Suffice it to say this feels rather brittle. Admittedly the demo code is not production quality, but even so, I suspect this would need a pipeline to do a real AWS Lambda test prior to merging down or deployment.

Performance

Here is why lambdas are tempting, especially for infrequent calls such as crons - they are instantiated quickly and die quickly, leaving no running infra. In one of my demo calls I have:

Init duration     188.75 ms
Duration           39.45 ms
Billed duration   229 ms

Deeper understanding

Having worked with the pieces I think I can now explain them rather better, and what I thought of as unusual architectural choices may actually have some purpose. I fear however this design ideology is not sufficiently documented, so engineers working with Docker-based AWS Lambdas have to spend additional time figuring the pieces out.

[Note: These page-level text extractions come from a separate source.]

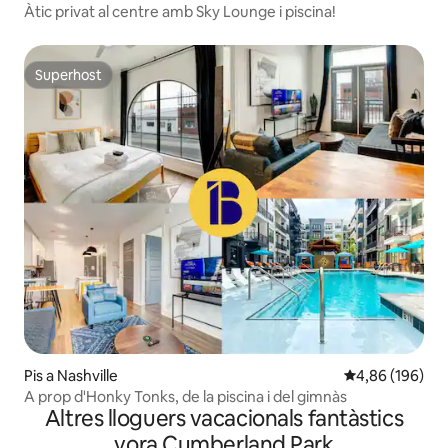
Àtic privat al centre amb Sky Lounge i piscina!
Superhost
Superhost
Pis a Nashville
4,86 de puntuac
4,86 (196)
A prop d'Honky Tonks, de la piscina i del gimnàs
Altres lloguers vacacionals fantàstics
vora Cumberland Park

Consider the processing loop in the demo runtime:

// This is the request processing loop. Barring unrecoverable failure, this loop runs until the environment shuts down.
do {
    // Ask the runtime API for a request to handle.
    $request = getNextRequest();

    // Obtain the function name from the _HANDLER environment variable and ensure the function's code is available.
    $handlerFunction = $_ENV['_HANDLER'];
    require_once $_ENV['LAMBDA_TASK_ROOT'] . '/' . $handlerFunction . '.php';

    // Execute the desired function and obtain the response.
    $response = $handlerFunction($request['payload']);

    // Submit the response back to the runtime API.
    sendResponse($request['invocationId'], $response);
} while (true);

This picks up $_ENV['_HANDLER'] from the Lambda environment, and AWS derives that from the CMD of the image. Now, in PHP the env vars in $_ENV are static for the duration of the process, so it is perhaps a slightly odd choice to read this in a loop and include the file in a loop - it would have been better to do this in an initialisation phase, returning a clean error if the include isn't found.

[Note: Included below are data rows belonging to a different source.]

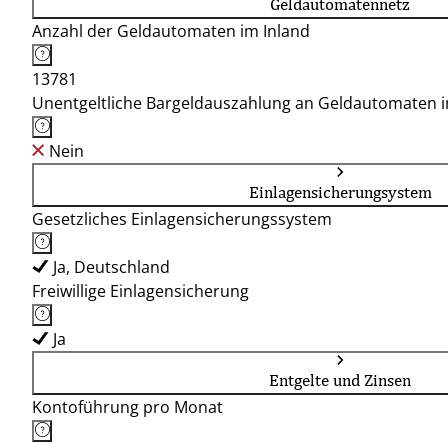
Geldautomatennetz
Anzahl der Geldautomaten im Inland
13781
Unentgeltliche Bargeldauszahlung an Geldautomaten 
Nein
Einlagensicherungsystem
Gesetzliches Einlagensicherungssystem
Ja, Deutschland
Freiwillige Einlagensicherung
Ja
Entgelte und Zinsen
Kontoführung pro Monat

However, here's the likely purpose of this system: AWS Lambdas let users customise the CMD in the web dashboard. So in an example enterprise let's say that there's three lambdas - one for responding to a web event, one for a scheduler, and one for responding to SNS topics. The handlers for each of these could be added to the same image, allowing the three lambdas to share an image - all they need to do is to supply a CMD override, and each one will load and use the right handler.